S’est alors engagé un très intéressant dialogue entre Jacques Aubert, Alain Daudier, Gérard Colonna d’Istria, agrégé de philosophie et pilier de l’association, et une partie de l’assistance, dont des universitaires clermontois, sur les problèmes que pose la traduction : « Le poète anglais Coleridge utilise une image très parlante, note Gérard Colonna : pour lui, « le traducteur est un pont-levis ». Si le pont-levis, reste levé, s’il existe une hétérogénéité absolue entre deux langues, la traduction est impossible et le texte reste muet, inaccessible au lecteur étranger ; mais, dès qu’il s’abaisse, les difficultés commencent, aussi bien pour le porteur du message que pour la culture d’accueil. Le traducteur n’est-il pas, inévitablement, un traître à la langue d’origine comme à celle d’arrivée ? Selon le philosophe Paul Ricœur, ce dilemme peut être dépassé : pour lui, « traduire, c’est dire la même chose autrement », et cet « autrement » est une sorte d’« équivalence sans identité ».

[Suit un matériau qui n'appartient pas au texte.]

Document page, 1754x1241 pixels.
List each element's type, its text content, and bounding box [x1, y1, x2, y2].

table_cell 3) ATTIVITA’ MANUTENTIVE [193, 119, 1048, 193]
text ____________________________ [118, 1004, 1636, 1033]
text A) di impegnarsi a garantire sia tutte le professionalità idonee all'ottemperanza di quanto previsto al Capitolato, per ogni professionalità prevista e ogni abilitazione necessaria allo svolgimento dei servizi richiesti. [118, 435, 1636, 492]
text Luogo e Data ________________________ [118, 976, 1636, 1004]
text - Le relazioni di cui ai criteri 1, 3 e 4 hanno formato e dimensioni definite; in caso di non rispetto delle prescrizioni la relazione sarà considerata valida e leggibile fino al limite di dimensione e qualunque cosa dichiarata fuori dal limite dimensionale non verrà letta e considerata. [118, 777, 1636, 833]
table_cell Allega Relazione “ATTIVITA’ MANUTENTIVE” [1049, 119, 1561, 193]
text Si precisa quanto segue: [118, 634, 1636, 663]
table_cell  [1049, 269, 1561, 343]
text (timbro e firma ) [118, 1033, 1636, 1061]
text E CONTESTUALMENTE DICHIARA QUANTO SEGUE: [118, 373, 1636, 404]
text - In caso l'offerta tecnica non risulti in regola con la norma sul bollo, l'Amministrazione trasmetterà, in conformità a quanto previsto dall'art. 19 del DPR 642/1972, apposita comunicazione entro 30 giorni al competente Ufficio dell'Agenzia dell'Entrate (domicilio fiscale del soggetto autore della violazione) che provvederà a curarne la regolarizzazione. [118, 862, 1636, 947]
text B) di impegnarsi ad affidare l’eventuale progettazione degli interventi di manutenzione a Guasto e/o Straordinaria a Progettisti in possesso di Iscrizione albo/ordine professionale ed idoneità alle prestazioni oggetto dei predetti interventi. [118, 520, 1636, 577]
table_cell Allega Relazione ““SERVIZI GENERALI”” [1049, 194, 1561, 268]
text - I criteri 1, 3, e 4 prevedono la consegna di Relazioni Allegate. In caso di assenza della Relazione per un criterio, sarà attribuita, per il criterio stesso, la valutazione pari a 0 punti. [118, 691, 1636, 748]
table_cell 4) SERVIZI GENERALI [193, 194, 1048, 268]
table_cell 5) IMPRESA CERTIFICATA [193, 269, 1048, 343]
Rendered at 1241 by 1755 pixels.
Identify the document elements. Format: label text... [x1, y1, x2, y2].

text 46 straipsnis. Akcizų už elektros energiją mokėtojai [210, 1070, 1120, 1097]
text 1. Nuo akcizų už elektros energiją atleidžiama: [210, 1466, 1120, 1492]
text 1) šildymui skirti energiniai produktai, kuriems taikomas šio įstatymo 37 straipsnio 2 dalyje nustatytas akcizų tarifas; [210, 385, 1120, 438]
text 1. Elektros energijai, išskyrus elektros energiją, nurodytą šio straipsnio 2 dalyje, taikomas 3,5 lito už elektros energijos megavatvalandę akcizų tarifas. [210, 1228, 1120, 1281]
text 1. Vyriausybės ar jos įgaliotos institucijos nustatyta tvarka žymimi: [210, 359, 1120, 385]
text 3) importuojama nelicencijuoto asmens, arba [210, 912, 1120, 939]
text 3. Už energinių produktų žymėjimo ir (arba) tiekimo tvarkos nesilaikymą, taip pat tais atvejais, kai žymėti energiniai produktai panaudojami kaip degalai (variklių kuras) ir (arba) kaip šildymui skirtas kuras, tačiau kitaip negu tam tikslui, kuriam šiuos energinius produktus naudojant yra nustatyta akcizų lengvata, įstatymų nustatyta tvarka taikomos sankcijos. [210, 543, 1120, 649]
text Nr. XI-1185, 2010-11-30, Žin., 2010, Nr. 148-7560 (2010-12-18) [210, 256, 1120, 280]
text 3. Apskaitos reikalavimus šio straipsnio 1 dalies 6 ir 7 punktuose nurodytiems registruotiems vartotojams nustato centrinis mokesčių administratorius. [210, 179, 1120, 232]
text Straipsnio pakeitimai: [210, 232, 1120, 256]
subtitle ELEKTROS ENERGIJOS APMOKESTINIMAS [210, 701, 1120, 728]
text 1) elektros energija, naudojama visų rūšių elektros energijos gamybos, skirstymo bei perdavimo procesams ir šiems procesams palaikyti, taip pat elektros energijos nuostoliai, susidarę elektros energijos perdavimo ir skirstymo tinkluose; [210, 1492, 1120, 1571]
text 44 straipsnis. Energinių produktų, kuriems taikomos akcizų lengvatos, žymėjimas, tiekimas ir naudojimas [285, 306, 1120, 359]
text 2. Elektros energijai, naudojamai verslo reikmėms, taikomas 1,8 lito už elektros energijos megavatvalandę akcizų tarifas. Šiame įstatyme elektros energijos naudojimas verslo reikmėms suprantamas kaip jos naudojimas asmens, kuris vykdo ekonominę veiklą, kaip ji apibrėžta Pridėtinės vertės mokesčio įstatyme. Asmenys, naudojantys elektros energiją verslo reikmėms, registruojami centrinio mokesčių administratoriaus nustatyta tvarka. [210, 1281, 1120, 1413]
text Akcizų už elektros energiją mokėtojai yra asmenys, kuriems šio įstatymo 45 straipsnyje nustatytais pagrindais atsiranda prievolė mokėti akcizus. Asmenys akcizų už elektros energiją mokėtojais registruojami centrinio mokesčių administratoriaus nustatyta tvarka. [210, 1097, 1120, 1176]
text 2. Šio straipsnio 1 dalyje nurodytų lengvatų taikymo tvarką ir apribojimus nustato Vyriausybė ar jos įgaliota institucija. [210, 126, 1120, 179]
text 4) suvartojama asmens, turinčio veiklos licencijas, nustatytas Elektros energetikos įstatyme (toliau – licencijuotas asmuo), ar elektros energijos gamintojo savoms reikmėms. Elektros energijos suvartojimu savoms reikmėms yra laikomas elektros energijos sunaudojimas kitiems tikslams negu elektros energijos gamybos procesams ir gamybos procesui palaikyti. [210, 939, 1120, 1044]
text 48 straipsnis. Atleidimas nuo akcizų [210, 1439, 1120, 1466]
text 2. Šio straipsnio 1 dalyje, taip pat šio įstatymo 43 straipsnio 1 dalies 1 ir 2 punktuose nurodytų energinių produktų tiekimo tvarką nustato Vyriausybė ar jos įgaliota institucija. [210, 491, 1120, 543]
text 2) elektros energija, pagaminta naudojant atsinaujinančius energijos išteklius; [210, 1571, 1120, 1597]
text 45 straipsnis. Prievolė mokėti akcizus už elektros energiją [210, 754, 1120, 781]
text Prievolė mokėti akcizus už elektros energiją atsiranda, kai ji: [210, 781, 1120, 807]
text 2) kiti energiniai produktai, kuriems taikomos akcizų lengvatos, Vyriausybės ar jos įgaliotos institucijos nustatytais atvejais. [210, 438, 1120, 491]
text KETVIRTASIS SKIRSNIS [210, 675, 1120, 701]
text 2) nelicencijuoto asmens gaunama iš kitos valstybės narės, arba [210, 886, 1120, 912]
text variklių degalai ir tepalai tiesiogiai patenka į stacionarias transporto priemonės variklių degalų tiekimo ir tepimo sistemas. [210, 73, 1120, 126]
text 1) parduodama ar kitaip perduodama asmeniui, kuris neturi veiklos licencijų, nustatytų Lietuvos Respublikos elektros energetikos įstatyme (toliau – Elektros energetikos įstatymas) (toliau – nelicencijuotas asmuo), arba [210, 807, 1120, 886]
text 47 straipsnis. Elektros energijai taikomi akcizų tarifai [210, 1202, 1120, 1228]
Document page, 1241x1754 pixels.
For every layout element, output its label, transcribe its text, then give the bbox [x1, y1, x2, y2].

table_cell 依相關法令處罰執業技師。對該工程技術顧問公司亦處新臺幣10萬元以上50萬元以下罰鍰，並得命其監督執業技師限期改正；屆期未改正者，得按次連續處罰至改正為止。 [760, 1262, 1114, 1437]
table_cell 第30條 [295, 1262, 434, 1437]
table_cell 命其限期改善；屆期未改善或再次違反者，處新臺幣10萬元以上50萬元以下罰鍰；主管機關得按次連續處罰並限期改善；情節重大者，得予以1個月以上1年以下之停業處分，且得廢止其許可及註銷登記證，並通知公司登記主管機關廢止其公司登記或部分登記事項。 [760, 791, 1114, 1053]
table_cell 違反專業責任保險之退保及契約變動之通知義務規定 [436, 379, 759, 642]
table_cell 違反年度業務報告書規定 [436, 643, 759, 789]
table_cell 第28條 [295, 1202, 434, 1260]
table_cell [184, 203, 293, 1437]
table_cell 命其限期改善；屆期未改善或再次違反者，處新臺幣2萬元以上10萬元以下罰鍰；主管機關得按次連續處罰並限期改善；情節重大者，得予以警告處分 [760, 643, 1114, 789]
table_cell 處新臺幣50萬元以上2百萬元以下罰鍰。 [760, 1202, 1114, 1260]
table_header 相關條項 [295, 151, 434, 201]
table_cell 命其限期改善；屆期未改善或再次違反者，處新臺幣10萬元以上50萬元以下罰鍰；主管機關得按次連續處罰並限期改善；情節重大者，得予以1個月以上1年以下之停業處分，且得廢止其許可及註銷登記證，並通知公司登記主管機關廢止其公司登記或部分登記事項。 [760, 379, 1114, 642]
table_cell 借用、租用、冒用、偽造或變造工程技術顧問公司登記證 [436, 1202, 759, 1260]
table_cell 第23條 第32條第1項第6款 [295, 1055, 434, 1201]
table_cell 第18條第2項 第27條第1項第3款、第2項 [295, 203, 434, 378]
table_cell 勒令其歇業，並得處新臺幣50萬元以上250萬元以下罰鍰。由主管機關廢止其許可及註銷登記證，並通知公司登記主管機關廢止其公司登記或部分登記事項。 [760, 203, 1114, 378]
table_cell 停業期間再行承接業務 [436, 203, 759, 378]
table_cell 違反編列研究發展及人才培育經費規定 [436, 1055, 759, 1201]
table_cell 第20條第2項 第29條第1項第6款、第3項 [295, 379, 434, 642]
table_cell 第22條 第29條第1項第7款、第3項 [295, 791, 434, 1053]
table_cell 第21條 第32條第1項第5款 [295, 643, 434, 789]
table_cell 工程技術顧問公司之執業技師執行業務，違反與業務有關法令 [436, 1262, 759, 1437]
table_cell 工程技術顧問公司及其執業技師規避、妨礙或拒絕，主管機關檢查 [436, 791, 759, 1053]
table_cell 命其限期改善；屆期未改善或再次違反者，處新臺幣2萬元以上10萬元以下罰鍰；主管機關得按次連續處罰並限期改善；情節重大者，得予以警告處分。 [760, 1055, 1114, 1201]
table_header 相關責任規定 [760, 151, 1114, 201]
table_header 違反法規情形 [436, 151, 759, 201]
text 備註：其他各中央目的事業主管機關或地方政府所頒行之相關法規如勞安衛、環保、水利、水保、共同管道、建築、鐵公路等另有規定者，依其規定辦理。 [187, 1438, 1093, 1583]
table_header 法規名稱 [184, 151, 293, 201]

Autrement dit, le traducteur doit effectuer un travail de deuil, renoncer à l’idéal d’une traduction parfaite, accepter la perte qu’entraîne toute traduction, même en si on la dote d’un appareil de notes. Mais il reste que perfectionner sans cesse une traduction est un exercice jubilatoire, comme nous l’a fait toucher du doigt le dialogue de ce samedi après-midi. Il y aura toujours de nouvelles traductions… 

Avec le soutien de la municipalité de Saint-Gérand, l’association James Joyce à Saint-Gérand-le-Puy reprendra son travail dès la rentrée afin de perpétuer le génie littéraire du grand écrivain et le souvenir de sa présence dans notre région.